What to produce
Quote, exactly, the line holding "a su počeli" and all lines after it to the end of the records below. Exclude pictures.

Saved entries

++++++++

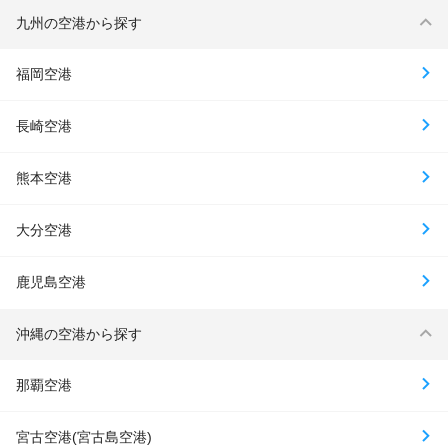
九州の空港から探す
福岡空港
長崎空港
熊本空港
大分空港
鹿児島空港
沖縄の空港から探す
那覇空港
宮古空港(宮古島空港)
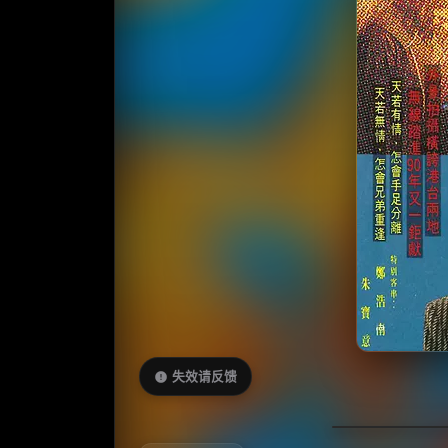
失效请反馈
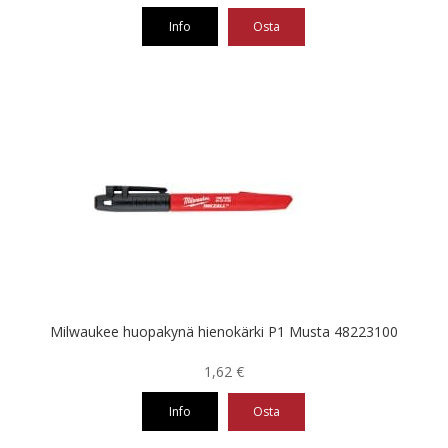
Info
Osta
Milwaukee huopakynä hienokärki P1 Musta 48223100
1,62
€
Info
Osta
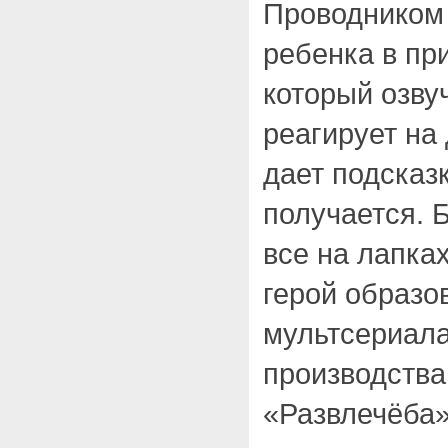
Проводником
ребенка в пр
который озву
реагирует на
дает подсказк
получается. 
все на лапка
герой образо
мультсериала
производства
«Развлечёба»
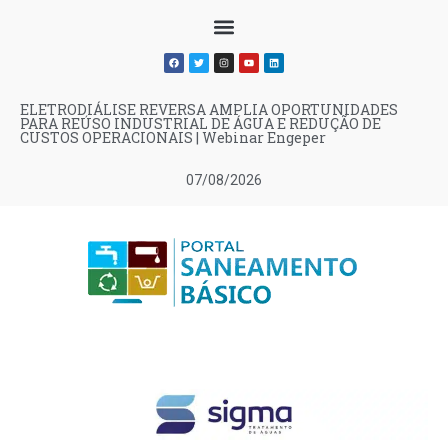
ELETRODIÁLISE REVERSA AMPLIA OPORTUNIDADES
PARA REÚSO INDUSTRIAL DE ÁGUA E REDUÇÃO DE
CUSTOS OPERACIONAIS | Webinar Engeper
07/08/2026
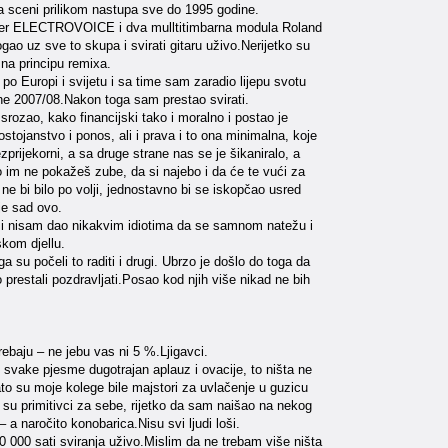
a sceni prilikom nastupa sve do 1995 godine.
ixer ELECTROVOICE i dva mulltitimbarna modula Roland
o uz sve to skupa i svirati gitaru uživo.Nerijetko su
 na principu remixa.
 po Europi i svijetu i sa time sam zaradio lijepu svotu
 2007/08.Nakon toga sam prestao svirati.
 srozao, kako financijski tako i moralno i postao je
stojanstvo i ponos, ali i prava i to ona minimalna, koje
rijekorni, a sa druge strane nas se je šikaniralo, a
o im ne pokažeš zube, da si najebo i da će te vući za
e bi bilo po volji, jednostavno bi se iskopčao usred
 je sad ovo.
 i nisam dao nikakvim idiotima da se samnom natežu i
kom djellu.
a su počeli to raditi i drugi. Ubrzo je došlo do toga da
prestali pozdravljati.Posao kod njih više nikad ne bih
rebaju – ne jebu vas ni 5 %.Ljigavci.
 svake pjesme dugotrajan aplauz i ovacije, to ništa ne
Zato su moje kolege bile majstori za uvlačenje u guzicu
i su primitivci za sebe, rijetko da sam naišao na nekog
– a naročito konobarica.Nisu svi ljudi loši.
0 000 sati sviranja uživo.Mislim da ne trebam više ništa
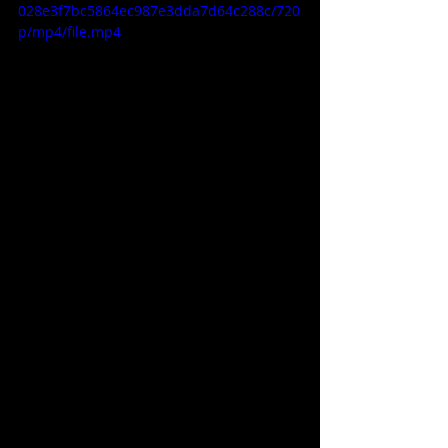
028e3f7bc5864ec987e3dda7d64c288c/720
p/mp4/file.mp4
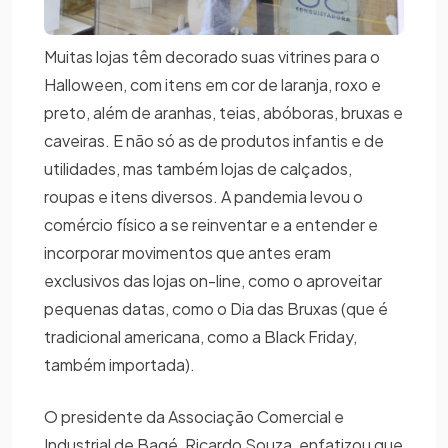
Muitas lojas têm decorado suas vitrines para o
Halloween, com itens em cor de laranja, roxo e
preto, além de aranhas, teias, abóboras, bruxas e
caveiras. E não só as de produtos infantis e de
utilidades, mas também lojas de calçados,
roupas e itens diversos. A pandemia levou o
comércio físico a se reinventar e a entender e
incorporar movimentos que antes eram
exclusivos das lojas on-line, como o aproveitar
pequenas datas, como o Dia das Bruxas (que é
tradicional americana, como a Black Friday,
também importada).
O presidente da Associação Comercial e
Industrial de Bagé, Ricardo Souza, enfatizou que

++++++++

Written solution
a su počeli to raditi i drugi. Ubrzo je došlo do toga da
prestali pozdravljati.Posao kod njih više nikad ne bih
rebaju – ne jebu vas ni 5 %.Ljigavci.
 svake pjesme dugotrajan aplauz i ovacije, to ništa ne
Zato su moje kolege bile majstori za uvlačenje u guzicu
i su primitivci za sebe, rijetko da sam naišao na nekog
– a naročito konobarica.Nisu svi ljudi loši.
0 000 sati sviranja uživo.Mislim da ne trebam više ništa
028e3f7bc5864ec987e3dda7d64c288c/720
p/mp4/file.mp4
Muitas lojas têm decorado suas vitrines para o
Halloween, com itens em cor de laranja, roxo e
preto, além de aranhas, teias, abóboras, bruxas e
caveiras. E não só as de produtos infantis e de
utilidades, mas também lojas de calçados,
roupas e itens diversos. A pandemia levou o
comércio físico a se reinventar e a entender e
incorporar movimentos que antes eram
exclusivos das lojas on-line, como o aproveitar
pequenas datas, como o Dia das Bruxas (que é
tradicional americana, como a Black Friday,
também importada).
O presidente da Associação Comercial e
Industrial de Bagé, Ricardo Souza, enfatizou que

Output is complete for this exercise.